Bukan lantas berarti ya udah stop posting apapun. Lebih kepada pertimbangkan kembali dengan menyeluruh, apa niat dan manfaat postinganmu di media sosial. Seperti namanya: MEDIA SOSIAL, berarti memang maksud media tersebut adalah untuk bersosialisasi. Untuk menjaga hubungan dengan teman-teman meskipun sudah berbeda kesibukan dan berjauhan lokasi.
Kalau memang ingin mengabadikan momen bertemu dengan teman, ya sudah posting foto bersama temannya saja beserta topik bahasan berkesan yang bisa dipetik pelajarannya untuk teman lain juga. Coba lebih berhati-hati lagi dalam menyertakan foto hal-hal yang berpotensi untuk menjadi celah perasaan sombong dan riya' itu muncul. Jangan prioritaskan gengsi dan persepsi orang lain dalam menyusun konten yang di-share di media sosial—fokus ke apa saja hal baik yang ingin dibagikan agar bernilai manfaat tidak hanya untuk diri sendiri, tapi juga orang lain.
Sombong dan riya' untuk menunjukkan pencapaian-pencapaian pribadi ini setelah kupikirkan lagi menjadi salah satu penyebab terlalu fokusnya diri untuk mengejar hal-hal duniawi. Akhirnya, salah fokus deh. Padahal, dengan menjaga dan memprioritaskan kualitas ibadah kita—dengan tanpa menyepelekan duniawi, meskipun usaha kita mengejar dunia tidak sekeras orang lain, bisa jadi karena kelebihan berupa keberkahan waktu yang kita miliki, kita tetap tercukupi hidupnya dengan baik. Effort untuk hal-hal duniawi secukupnya, tapi hasil tetap maksimal karena faktor keberkahan waktu. Itulah manusia, khususnya diri sendiri, yang sering sekali khilaf.

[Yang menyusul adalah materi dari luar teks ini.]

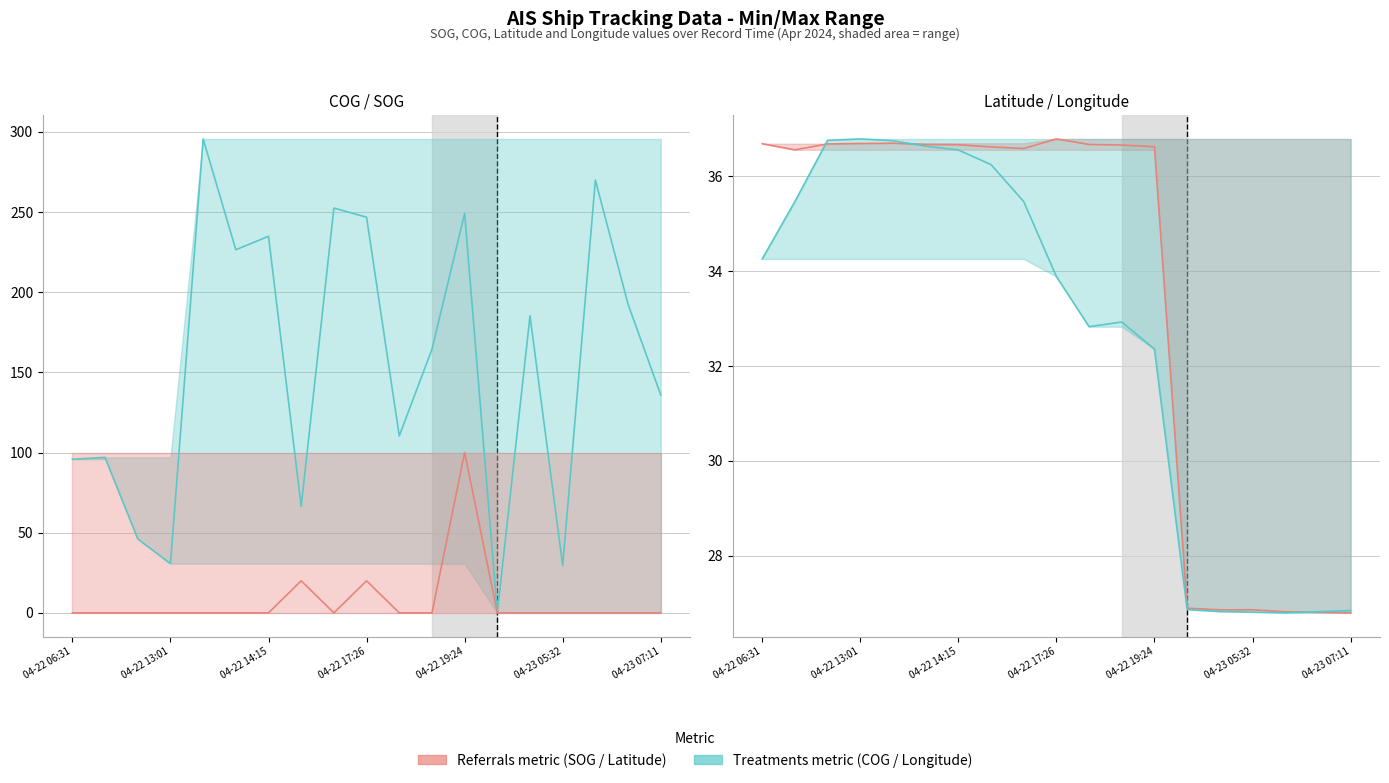

How many values in the COG series are below 164?

9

Semoga dengan fokus kembali kepada hal-hal esensial dalam hidup menurut agama Islam, kita bisa lebih menjalani hidup dengan penuh keberkahan, aamiin...
***
Sebagai penutup, berikut tiga hal yang bisa jadi pertimbangan utama sebelum memposting di media sosial agar tidak terkesan pamer.
*Jika ragu, mungkin lebih baik menunda atau mengubah cara penyampaian agar lebih bermakna.
1. Niat & Tujuan
apakah aku memposting ini untuk berbagi manfaat atau hanya mencari pengakuan? Apakah ini bisa membawa kebaikan bagi orang lain?
2. Dampak pada Audiens
Bagaimana perasaan orang yang melihatnya? Apakah bisa memotivasi atau justru membuat mereka merasa kurang?
3. Kebermanfaatan & Keberkahan
Apakah aku tetap nyaman jika postingan ini diingat bertahun-tahun kemudian? Apakah ada cara lain untuk merayakan momen ini tanpa harus dipublikasikan?